Ekranda görüyorum sizi, futbolcu eşleriyle birlikte maçları izliyorsunuz. Grup halinde sinemaya gitmeyi ya da başka bir aktiviteyi, futbol maçı izlemeye tercih etmez misiniz?

- Kocamın mesleği diye değil, ben futbolu seviyorum! N'apim merakım var. Kocam evde olmadığı zaman evde oturup yurtdışından maç seyrederim. Bu zevk meselesi. Üstelik, illa ki Türkiye ligleri değil, illa ki kocamın maçları değil...

Yani futboldan anlıyorsunuz?

- Gayet de iyi! Diyelim ki, Fatih bir günlüğüne, yurtdışına maç seyretmeye gidecek. Derim ki, ‘‘Küçücük bir çantam var, hiç seni rahatsız etmem, beni de götür maça’’. ‘‘Peki’’ der ve beni arkadaş olarak götürür. Bir erkek o meslekten anlamayan bir kadına yanında götürür mü? En azından bir şeyi paylaşmak ister, yorum yapmak ister değil mi? Bayılırım futbol üzerine yapılan yorumları dinlemeye. O da beni tercih eder. Bir erkekle gideceğine benimle gitmekten keyif alır. Fatih, sürekli teybe konuşur maç izlerken. Sırf onun konsantresini bozmamak için hiç konuşmam. Fakat konuşmak da istiyorum. Mesela bir oyuncuyu çok beğendim ya da biri gol kaçırdı, çığlık atmak istiyorum. Ama tutuyorum kendimi. Yoksa başlayacağım: ‘‘Bu gol de kaçar mı? Bu adam çıldırmış! Sonunda derim ki, kendimi tutamayarak: ‘‘Bu dört numara felaket bir şey! Bak, konuşmayacaktım ama dayanamıyorum!’’. O da ‘‘Saçmalama konuş der’’ ve ekler, ‘‘Ben seni hem dinlerim, hem dinlemem!’’.

22 tane erkeğin bir saha içinde oradan oraya koşturması izlemekten...

- Evet, ben çok zevk alıyorum! Mesela çok güzel bir film var televizyonda ve kocamda maç seyrediyor, ben maçı tercih ederim. Mesela o gece Avrupa'dan bir maç var, yemek hazırlarım arkadaşlarımı çaeğırırım. Oturur kadınlı erkekli maç seyrederiz. Benim için çok büyük bir heyecan maça gitmek.

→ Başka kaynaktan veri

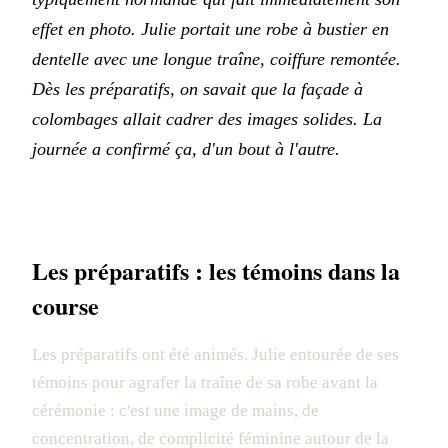
effet en photo. Julie portait une robe à bustier en
dentelle avec une longue traîne, coiffure remontée.
Dès les préparatifs, on savait que la façade à
colombages allait cadrer des images solides. La
journée a confirmé ça, d'un bout à l'autre.
Les préparatifs : les témoins dans la
course
Les préparatifs ont été animés. Julie entourée de ses
témoins pour agrafer la traîne de sa robe avant la
cérémonie : c'est une image de mains, de
concentration, de complicité féminine autour de la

Pazar sabahları hep heyecanlı olurum.

Eskiden kadınların ‘‘işyerlerinde’’ kocalarını ziyaret etmeleri uygun düşmezdi, adap öyleydi ya, sahaya gidilmezdi, şimdiki değişikliği neye bağlıyorsunuz?

- Nasıl açıklanır bilmiyorum ama inanılmaz kadın taraftar var. İnsanlar kendileri yalnız geliyorlar, eşi yok, oturuyor, kartı var, seyrediyor. Futbola ilgisi olan çok kadın artmaya başladı.

Arkadaşlarınızı teşvik eder misiniz ‘‘Allahaşkına gelin, iyi maç olacak!’’ diye...

- ‘‘Hadi gel seni maça götüreyim’’ derim. ‘‘Ne yapacağız maçta?’’ der. Hiç futbolu sevmeyen kadın arkadaşlarım artık her pazar benimle maçlara geliyor. Avrupa şampiyonasına giderken bir arkadaşım benimle Londra'ya geldi ve maçları izledi. Oysa hiç anlamazdı ofsayt nedir? O heyacanı, o keyfi bizimle yaşadı...

Nedir alahaşkına ofsayt?

- Rakip gole giderken, bir takım kurallar var, o kuralların önünde olmak ya da olmamak... Böyle anlatamıyorum, ancak görüp anlatabilirim.






Haberle ilgili daha fazlası:

BAKMADAN GEÇME!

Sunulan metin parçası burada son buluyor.